Die Gesamtkosten des 184 Quadratmeter großen Hauses beliefen sich letztendlich auf 337.000 Euro brutto, wobei der Grunderwerb daran einen Anteil von 90.000 Euro ausmachte, die Planungsleistung gut 40.000 Euro. Die Ausstattung ist in den Kosten nicht berücksichtigt.
Also der Versuch ist ja aller Ehren wert,
aber ein paar energetische Bemerkungen sollten erlaubt sein :
Fußbodenheizung unter Eichenholz ist ein NoGo – schon allein aus Gründen der Wärmeleitfähigkeit von Holz,
Sie machen die FBH ja noch träger als sie schon ist. Wandheizungselemente wäre baubiologisch besser gewesen und deutlich billiger. Lüftungsanlagen braucht dagegen kein Mensch.
Wenn schon nachhaltig heizen, dann Solarthermie aufs Dach und 5000 Liter Puffer – kostet auch nicht mehr als die Gasthermengeschichte und wäre wirklich nachhaltig gewesen. Aber nicht die Vakuumabsorber aus Glas sondern die günstigere aus Plastik.
Kosten ca. ein Viertel von den anderen.
Wieso braucht eine Lüftung mit Wärmerückgewinnung kein Mensch? Sehe ich vollkommen anders.

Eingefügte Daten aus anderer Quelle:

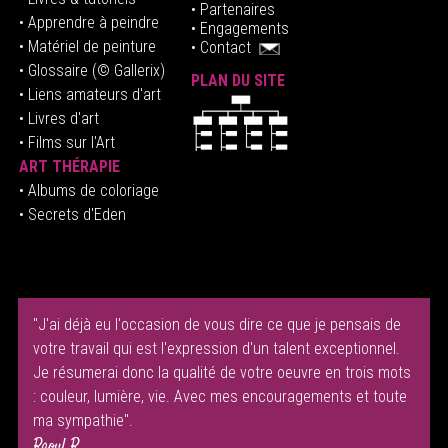
•
Partenaires
• Apprendre à peindre
•
Engagements
• Matériel de peinture
•
Contact
• Glossaire
(© Gallerix)
PLAN DU SITE
•
Liens amateurs d'art
• Livres d'art
• Films sur l'Art
ART THÉRAPIE
•
Albums de coloriage
• Secrets d'Eden
"J'ai déjà eu l'occasion de vous dire ce que je pensais de
votre travail qui est l'expression d'un talent exceptionnel.
Je résumerai donc la qualité de votre oeuvre en trois mots
: couleur, lumière, vie. Avec mes encouragements et toute
ma sympathie".
Raoul R.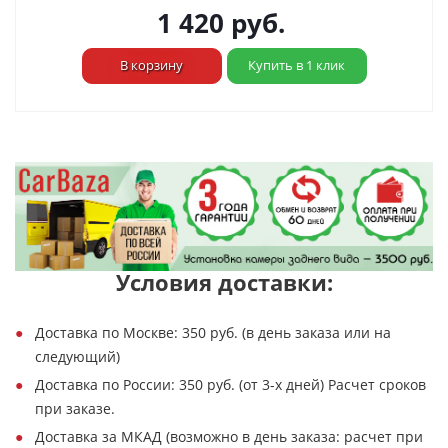
1 420
руб.
В корзину
Купить в 1 клик
Условия доставки:
Доставка по Москве: 350 руб. (в день заказа или на
следующий)
Доставка по России: 350 руб. (от 3-х дней) Расчет сроков
при заказе.
Доставка за МКАД (возможно в день заказа: расчет при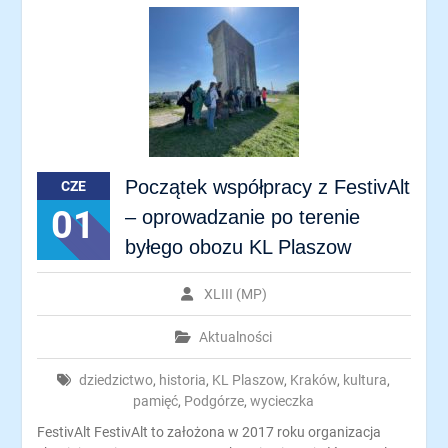
Początek współpracy z FestivAlt
CZE
01
– oprowadzanie po terenie
byłego obozu KL Plaszow
XLIII (MP)
Aktualności
dziedzictwo
,
historia
,
KL Plaszow
,
Kraków
,
kultura
,
pamięć
,
Podgórze
,
wycieczka
FestivAlt FestivAlt to założona w 2017 roku organizacja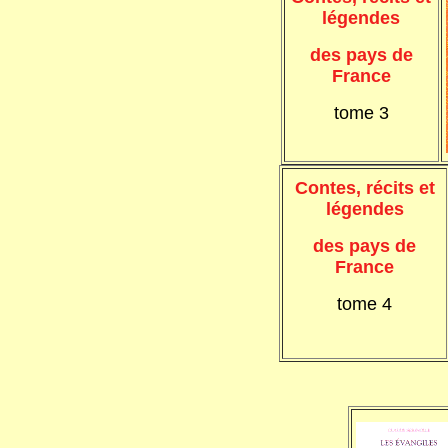
légendes
des pays de
France
tome 3
Contes, récits et
légendes
des pays de
France
tome 4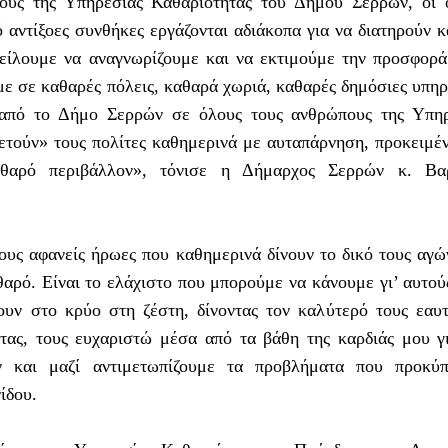
ους της Υπηρεσίας Καθαριότητας του Δήμου Σερρών, οι 
 αντίξοες συνθήκες εργάζονται αδιάκοπα για να διατηρούν 
φείλουμε να αναγνωρίζουμε και να εκτιμούμε την προσφορά
με σε καθαρές πόλεις, καθαρά χωριά, καθαρές δημόσιες υπηρ
από το Δήμο Σερρών σε όλους τους ανθρώπους της Υπηρ
ετούν» τους πολίτες καθημερινά με αυταπάρνηση, προκειμέ
θαρό περιβάλλον», τόνισε η Δήμαρχος Σερρών κ. Βα
υς αφανείς ήρωες που καθημερινά δίνουν το δικό τους αγώ
αρό. Είναι το ελάχιστο που μπορούμε να κάνουμε γι’ αυτού
ουν στο κρύο στη ζέστη, δίνοντας τον καλύτερό τους εαυ
τας, τους ευχαριστώ μέσα από τα βάθη της καρδιάς μου γ
ν και μαζί αντιμετωπίζουμε τα προβλήματα που προκύπ
ίδου.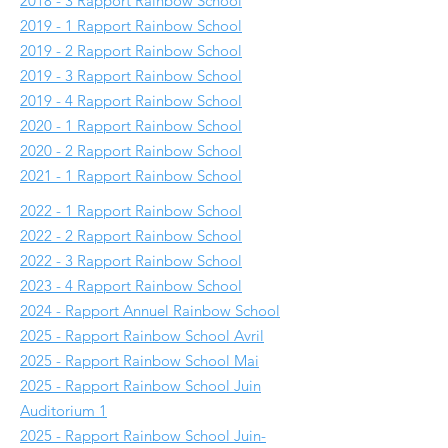
2018
- 3 Rapport Rainbow School
2019
- 1 Rapport Rainbow School
2019
- 2 Rapport Rainbow School
2019
- 3 Rapport Rainbow School
2019
- 4 Rapport Rainbow School
2020 - 1 Rapport Rainbow School
2020 - 2 Rapport Rainbow School
2021 - 1 Rapport Rainbow School
2022 - 1 Rapport Rainbow School
2022 - 2 Rapport Rainbow School
2022 - 3 Rapport Rainbow School
2023 - 4 Rapport Rainbow School
2024 - Rapport Annuel Rainbow School
2025 - Rapport Rainbow School Avril
2025 - Rapport Rainbow School Mai
2025 - Rapport Rainbow School Juin
Auditorium 1
2025 - Rapport Rainbow School Juin-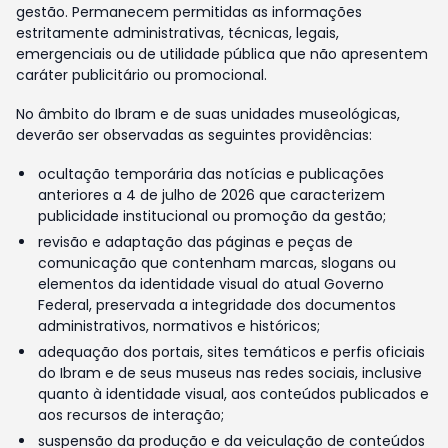
gestão. Permanecem permitidas as informações
estritamente administrativas, técnicas, legais,
emergenciais ou de utilidade pública que não apresentem
caráter publicitário ou promocional.
No âmbito do Ibram e de suas unidades museológicas,
deverão ser observadas as seguintes providências:
ocultação temporária das notícias e publicações
anteriores a 4 de julho de 2026 que caracterizem
publicidade institucional ou promoção da gestão;
revisão e adaptação das páginas e peças de
comunicação que contenham marcas, slogans ou
elementos da identidade visual do atual Governo
Federal, preservada a integridade dos documentos
administrativos, normativos e históricos;
adequação dos portais, sites temáticos e perfis oficiais
do Ibram e de seus museus nas redes sociais, inclusive
quanto à identidade visual, aos conteúdos publicados e
aos recursos de interação;
suspensão da produção e da veiculação de conteúdos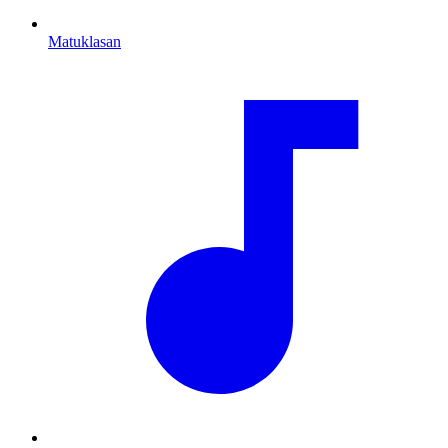
Matuklasan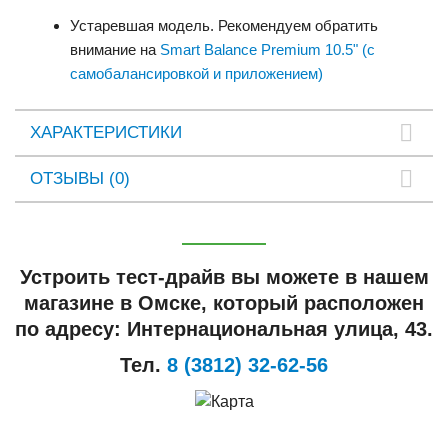
Устаревшая модель. Рекомендуем обратить
внимание на
Smart Balance Premium 10.5" (с
самобалансировкой и приложением)
ХАРАКТЕРИСТИКИ
ОТЗЫВЫ (0)
Устроить тест-драйв вы можете в нашем
магазине в Омске, который расположен
по адресу: Интернациональная улица, 43.
Тел.
8 (3812) 32-62-56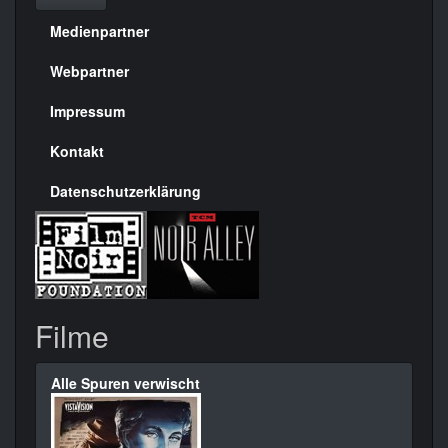
Medienpartner
Menülinks
rechte
Webpartner
Seite
Impressum
Kontakt
Datenschutzerklärung
Filme
Alle Spuren verwischt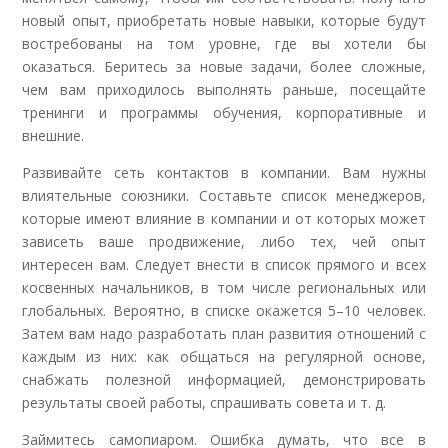
новый опыт, приобретать новые навыки, которые будут
востребованы на том уровне, где вы хотели бы
оказаться. Беритесь за новые задачи, более сложные,
чем вам приходилось выполнять раньше, посещайте
тренинги и программы обучения, корпоративные и
внешние.
Развивайте сеть контактов в компании. Вам нужны
влиятельные союзники. Составьте список менеджеров,
которые имеют влияние в компании и от которых может
зависеть ваше продвижение, либо тех, чей опыт
интересен вам. Следует внести в список прямого и всех
косвенных начальников, в том числе региональных или
глобальных. Вероятно, в списке окажется 5–10 человек.
Затем вам надо разработать план развития отношений с
каждым из них: как общаться на регулярной основе,
снабжать полезной информацией, демонстрировать
результаты своей работы, спрашивать совета и т. д.
Займитесь самопиаром. Ошибка думать, что все в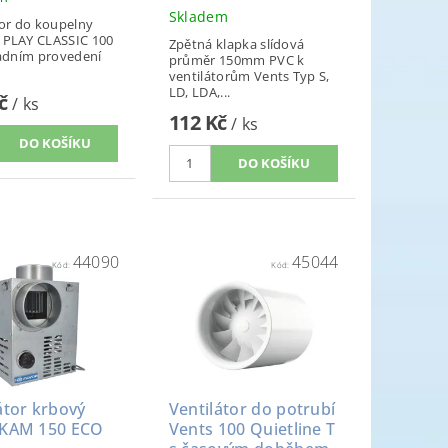
Skladem
tor do koupelny
PLAY CLASSIC 100
Zpětná klapka slídová
ladním provedení
průměr 150mm PVC k
ventilátorům Vents Typ S,
LD, LDA,...
Kč
/ ks
112 Kč
/ ks
44090
45044
Kód:
Kód:
átor krbový
Ventilátor do potrubí
 KAM 150 ECO
Vents 100 Quietline T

Eigentlich finde ich das Haus und auch den Anspruch sehr gut. Besonders das Terassengeländer ist super!!!
Nur sehe ich die Grundrissaufteilung etwas kritisch.
Möchte ich wirklich neben der Treppe schlafen, die vom Keller bis ins DG offen durchgeht?
Vielleicht hat auch der minimalistische Bau auf die Darstellung des Architekten abgefärbt,
und es gibt doch Türen oder Trennwände?